Ethanol plants rebound
The ethanol industry, which was reeling from a drought-induced downturn last year, is making a comeback.
“Last year was such a beatdown in the industry,” said Thomas Hitchcock, Redfield Energy CEO. “This year is a much better picture.”
Hitchcock said the most important financial margin – the cost of buying corn versus the selling price of ethanol – has improved significantly since the beginning of the year. Since Jan. 2, corn prices are down 48 cents a bushel, and wholesale ethanol prices are up 27 cents a gallon, he said.
“It doesn’t take a lot of math ability to see that is a big improvement for us,” Hitchcock said. “Corn is 80 percent of the cost of production, so when the corn price goes down and the price of the ethanol we sell goes up at the same time, we are doing well.”

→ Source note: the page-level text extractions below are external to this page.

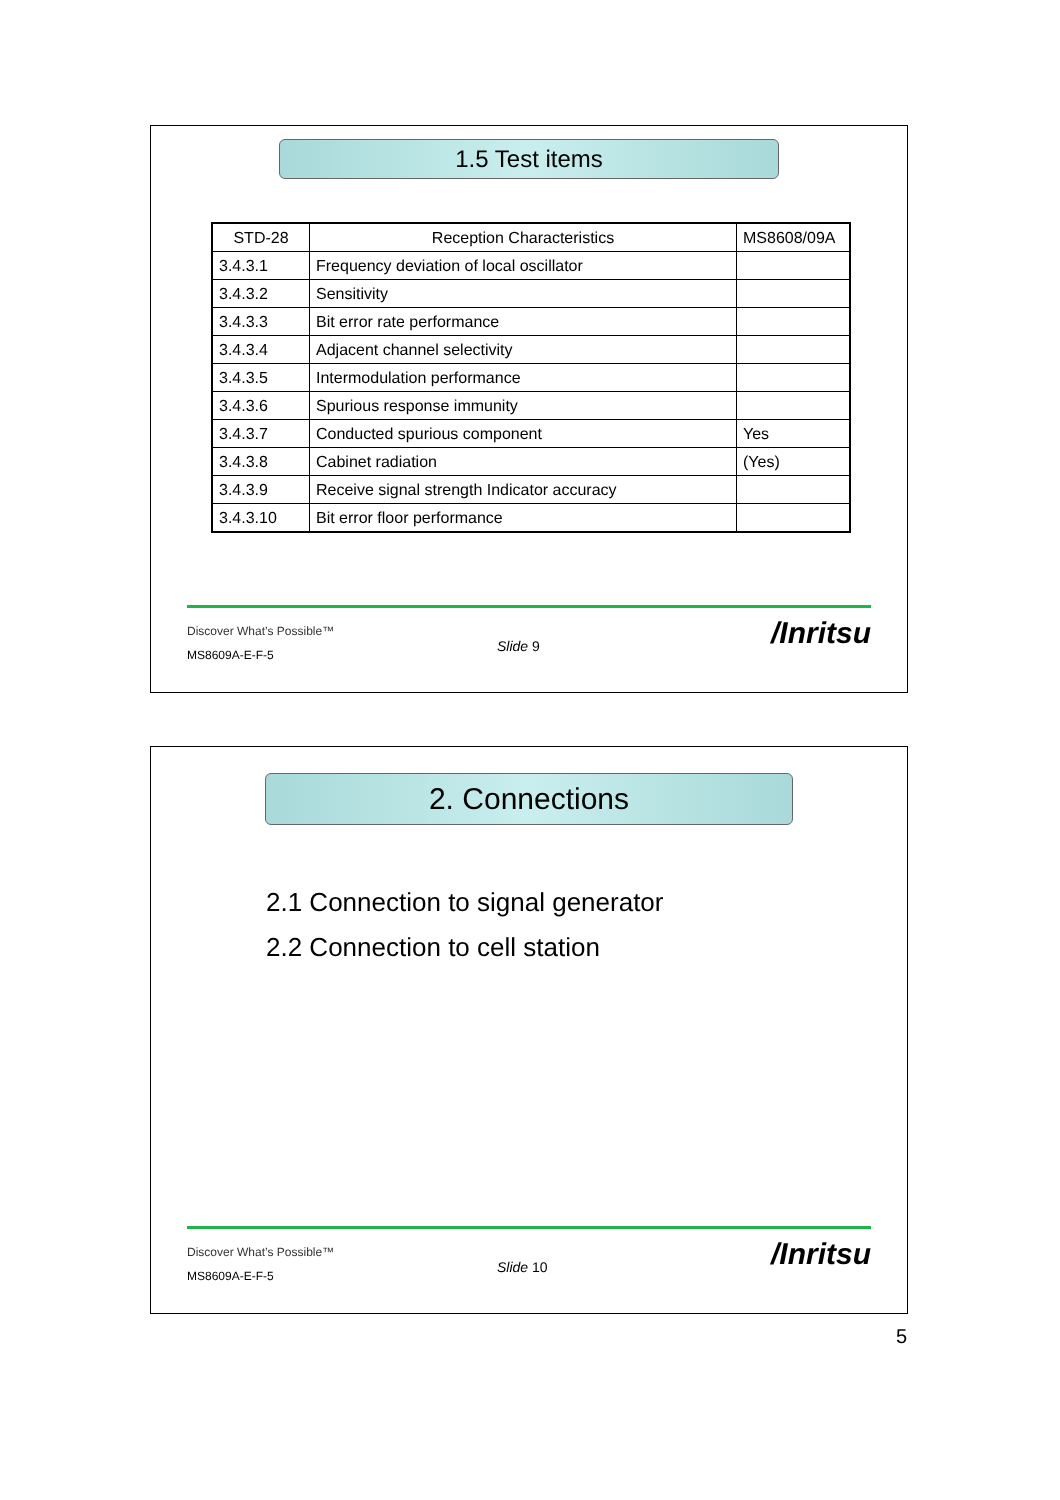1.5 Test items
| STD-28 | Reception Characteristics | MS8608/09A |
| 3.4.3.1 | Frequency deviation of local oscillator | |
| 3.4.3.2 | Sensitivity | |
| 3.4.3.3 | Bit error rate performance | |
| 3.4.3.4 | Adjacent channel selectivity | |
| 3.4.3.5 | Intermodulation performance | |
| 3.4.3.6 | Spurious response immunity | |
| 3.4.3.7 | Conducted spurious component | Yes |
| 3.4.3.8 | Cabinet radiation | (Yes) |
| 3.4.3.9 | Receive signal strength Indicator accuracy | |
| 3.4.3.10 | Bit error floor performance | |
Discover What’s Possible™
Slide 9 /Inritsu
MS8609A-E-F-5
2. Connections
2.1 Connection to signal generator
2.2 Connection to cell station
Discover What’s Possible™
Slide 10 /Inritsu
MS8609A-E-F-5
5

In addition to producing bio-fuel, ethanol plants produce distiller’s grain (a high-protein livestock feed) and corn oil. The market for those products since the first of the year has also been good,
“We are generating cash and paying down debt,” he said. “Relative to what we budgeted for in our fiscal year (which ends Aug. 31), we are doing better than expected.”
Jim Seurer, CEO at Glacial Lakes Energy, said improved margins are helping improve cash flow.
“We have been making money and paying down debt,” he said. “The market can change quickly, but right now it looks like we will end our fiscal year on Aug. 31 in the black.”
The higher wholesale price of ethanol is due to a nationwide decrease in ethanol production.
Twenty of the nation’s 211 ethanol plants shut down indefinitely, while another 15 were shut down temporarily because of the drought, according to a by The Associated Press.
Ethanol plants in the driest sections of the country were the ones most likely to shut down because of a shortage of corn. Even if the facility could get corn, it was expensive.
Production nationwide dropped from 13.9 billion gallons of ethanol in 2011 to 13.3 billion in 2012, the first decline since 1996, according to
Companies that buy ethanol to blend with gasoline have tapped some of their reserves, increasing the demand for ethanol.
Ethanol producers in northeast South Dakota have fared better than in more drought-stricken areas. Access to corn, as well as slightly cheaper corn, have made a difference. While profit margins for ethanol plants plummeted in 2012, area ethanol plants kept producing.
In fact, many plants pushed production to pick up the slack from plants that went off-line. Both Glacial Lakes and Redfield Energy continue to produce as much ethanol as possible.
“We have been pushing the limits and continue to set new production records at both our plants,” said Seurer.
The Glacial Lakes plants in Mina and Watertown are designed to produce a maximum of 100 million gallons of ethanol a year. With refinements to equipment and processes, both plants are now producing between 115 million to 120 million gallons a year, he said.
Redfield Energy has also been pushing production. The plant, designed to produce 50 million gallons a year, is producing about 60 million, Hitchcock said.
Glacial Lakes has been using much of its income to pay down debt, Seurer said.
The cooperative has reduced its debt by $100 million in the past four years, he said. After the 2008 crisis in the ethanol industry, the plant issued a capital call to its members. At one time, the Glacial Lakes was in debt $170 million, Seurer said. Now that number is less than $70 million.
“We have placed a high priority in chewing down that debt,” he said.
Glacial Lakes employs 45 to 50 workers at its Mina plant and the same number at its Watertown plant. Another 20 administrative staff members are involved with both plants.
The plants grind about 1.6 million bushels of corn a week for a total of 84 million bushels a year.
“There is no doubt that ethanol plants have a significant impact on our economy,” Seurer said.
Looking ahead to the next few months, the ethanol picture is more uncertain, ethanol managers say. Some of the plants that went offline, such as a Poet Biorefining plant in Macon, Mo., have come back online, increasing nationwide production.
Brazil, a major producer of ethanol, had a good sugar cane and corn crop, according to USDA reports. That reduces potential export markets for U.S. companies.
“A lot of it is going to depend on the weather,” Hitchcock said. “If we get a good fall crop, that will reduce the price of corn.”
Seurer said the ethanol industry is unpredictable and can change quickly.
“There are two factors we can’t control: Mother Nature and the commodities market,” he said. “We will just patiently wait and see what happens.”